EL JERSEY
04-10-10
Aparece así de improviso el otoño, y entonces nos constipamos.
Nosotros somos de bufanda, y a pesar de nuestro querido Paco Umbral, que dejó de ser un dandi cuando murió de leucemia su hijo Pincho, de seis años, en 1974.
Su famosa bufanda posterior, ya dandi quebrado, roto y amargado, le servía para empapar las lágrimas que nunca y siempre lloró. No lo supo Umbral, pero desde entonces fue un muerto en vida hasta agosto del 2007, cuando falleció. Ni siquiera su cinismo ni la impostura del postrero alcohol (postrera sombra que me llevare el blanco día) le salvaron de su dolor. Polvo serán, más polvo enamorado.
Y pensar que la gente creía que su bufanda era una pose de un dandi viejo y trasnochado. No. La bufanda de Umbral era la manta cariñosa y paterna con la que siempre cubrió el recuerdo de su hijo muerto. Gracias a su bufanda, Pincho nunca volvió a tener frío.
La verdad es que todavía no es tiempo de bufandas. Y mira que las tenemos buenas y bonitas, después de toda una vida de bufandas, y eso que hemos perdido algunas. Un día vamos a escribir una columna sobre las bufandas, amigas nuestras que nos protegen del frío, y acarician nuestro cuello como una mujer, y entonces nos sentimos acompañados, queridos y seguros.
De pequeños, septiembre no sólo era la emoción de un curso escolar nuevo, después de unas interminables, rurales y salvajes vacaciones, cuando jugábamos con el agua de mar, hablábamos a las lagartijas, ordeñábamos muy mal las vacas, madrugábamos mucho, con la gente honesta y libre del campo que va a trabajar la sagrada tierra, y soñábamos con el universo infinito y sin fronteras que entonces era nuestra vida.
Septiembre también significaba el anticipo del otoño, y el misterio del oscuro y frío invierno. Y unos de sus imprevistos alicientes era redescubrir la olvidada ropa de invierno: jerséis que hacían bolitas y eso no nos gustaba; trencas impermeables forradas de piel borrego pero que de verdad no era piel de borrego; y la botas fuertes y escolares, Gorila o la marca que fueran, que nos hacían sentir seguros en la inseguridad de nuestra permanente melancolía y asombro por el mundo que cada día descubríamos, fuera a través de los libros, fuera a través de todo lo que a diario la vida nos regalaba.

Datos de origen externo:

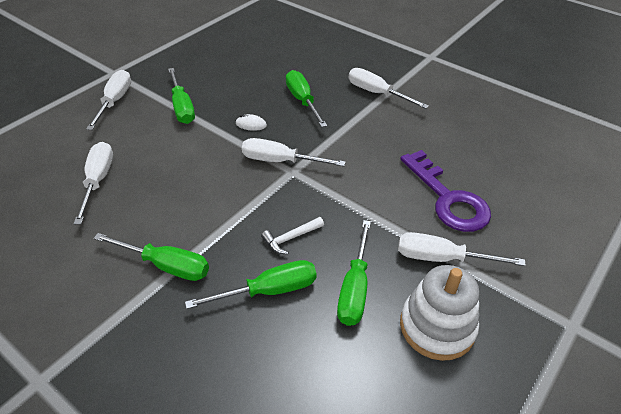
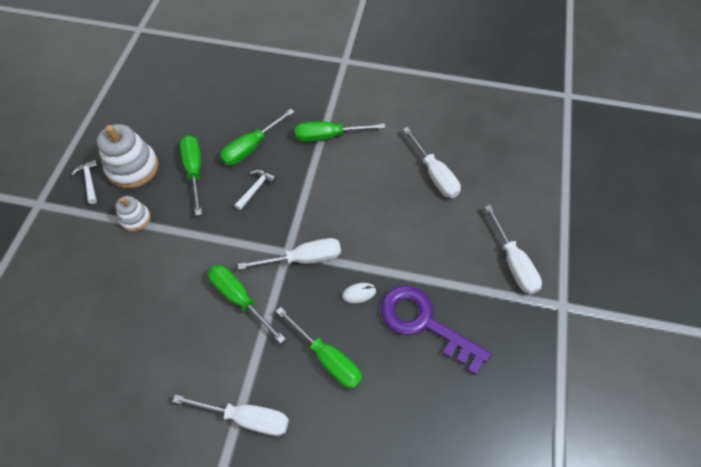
camera: 155 degrees right, 15 degrees up
(182, 107) = (443, 286): green screwdriver -> green screwdriver (239, 299)
(441, 258) = (135, 219): white screwdriver -> white stacking toy
(447, 198) = (137, 281): purple key -> purple key (424, 323)
(500, 331) = (89, 181): none -> white hammer

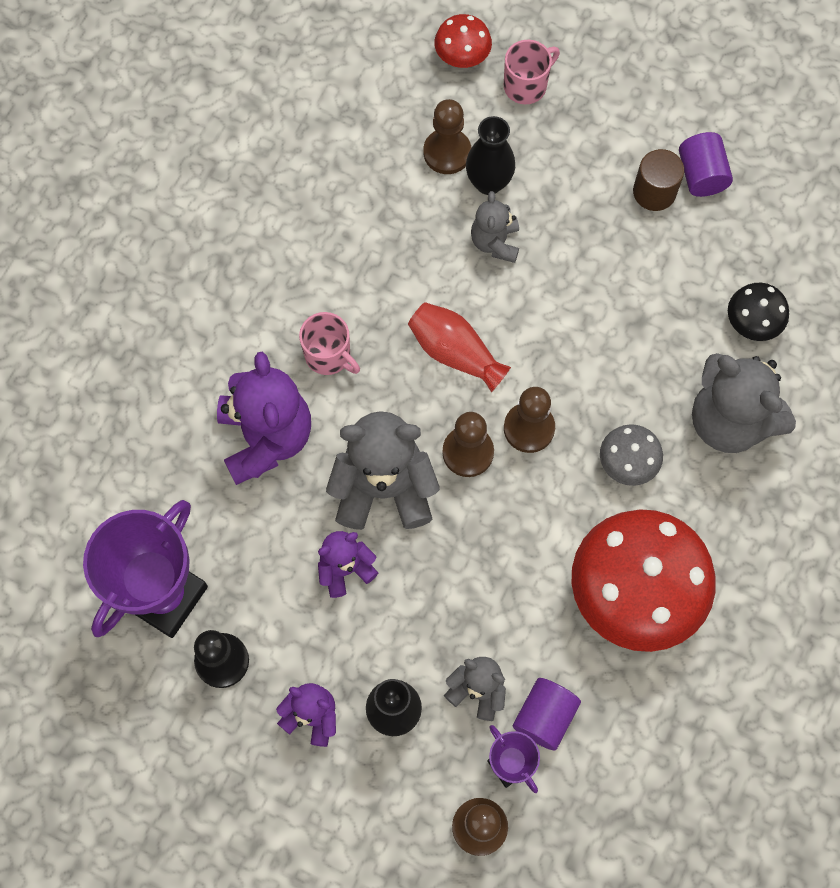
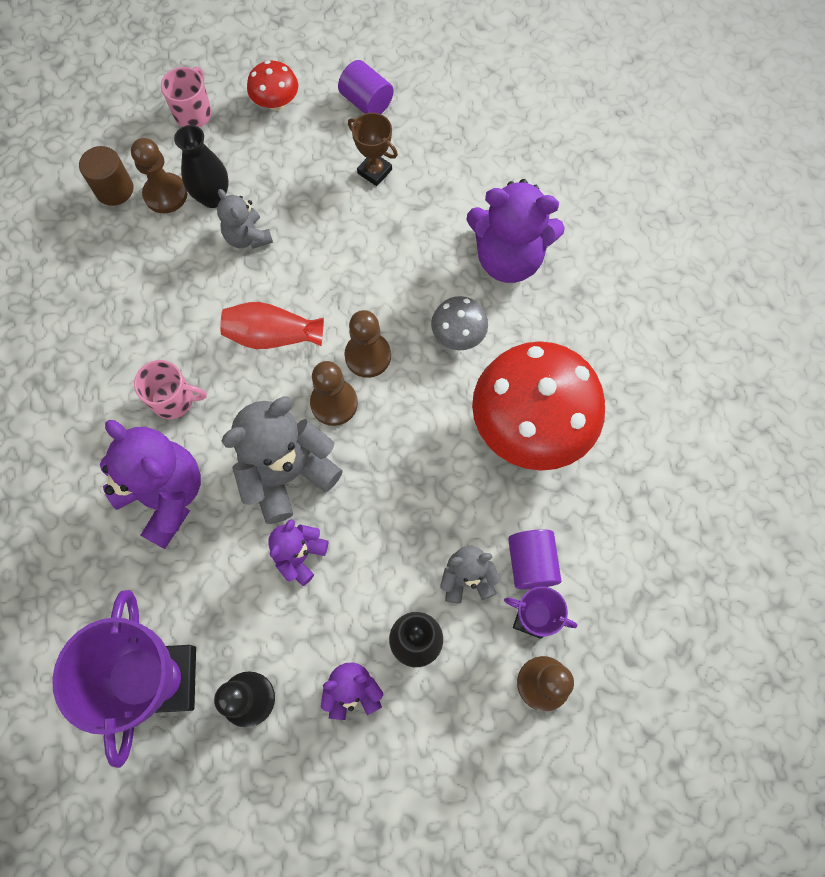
camera: 35 degrees left, 0 degrees up
(462, 57) = (130, 120): red mushroom -> red mushroom (276, 103)
(654, 192) = (341, 133): brown cylinder -> brown cylinder (114, 189)
(660, 251) = (374, 171): none -> brown trophy
(729, 420) = (508, 258): grey teddy bear -> purple teddy bear
(752, 323) = (475, 182): black mushroom -> none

Así hoy, y después de un incómodo resfriado (cuando te duele todo el cuerpo, y no puedes dormir por la nariz tapada, y toses de forma inconsolable e incómoda), hemos buscado nuestra guardada ropa de invierno y nos hemos puesto un jersey.
Y entonces, un barranco de recuerdos nos atropella y hasta casi nos maltrata, nosotros, que sólo queríamos abrigarnos con un jersey, en este tiempo que un abrigo o un chaquetón te da todavía demasiado calor, y la aérea camisa no te protege lo suficiente de las inencontrables corrientes de aires o del frío de una casa sin calefacción.
El jersey. De un deslumbrante color mostaza, cuello de pico pequeño, cerrado, y no de caja, y de la mejor lana inglesa.
No es un jersey cualquiera. Ni siquiera es de casimir, pero de lana, de las que no hace bolitas, que ya desde pequeños nos incordiaban y angustiaban, las malditas bolitas.
El jersey era de nuestro padre, y encima nosotros en su día lo estrenamos, porque fue un último regalo de nuestra madre para su marido que no habría de sobrevivir a ese invierno. No le dio tiempo a estrenarlo. Nosotros lo hicimos por él.
Cuando el murió, recogimos toda su ropa. Resulta que los muertos dejan atrás cosas, y lo más personal y evocador es la ropa. Alguien tenía que hacerlo, y así evitar el mal trago a una viuda desconsolada. Sólo Dios sabe el trago que nosotros pasamos.
Como traperos (traperos de tiempo), la recogimos, y nos quedamos con toda aquella que nos servía (abrigos, gabardinas, chaquetones, inglesas chaquetas de sport, gorras, camisas y hasta albornoces).
Hoy llevamos una de sus camisas exquisitas, blanca con grandes cuadros a rayas azules y color mostaza. Hoy llevamos su último jersey no estrenado.
Los muertos no sólo perviven a través de los recuerdos de los vivos. También viven a través de su ropa.
Hoy yo soy un poco mi padre. Sin saberlo, todos los días soy un poco él. Y un día mi hijo, será un poco yo, cuando yo sea polvo, más espero que sea polvo enamorado.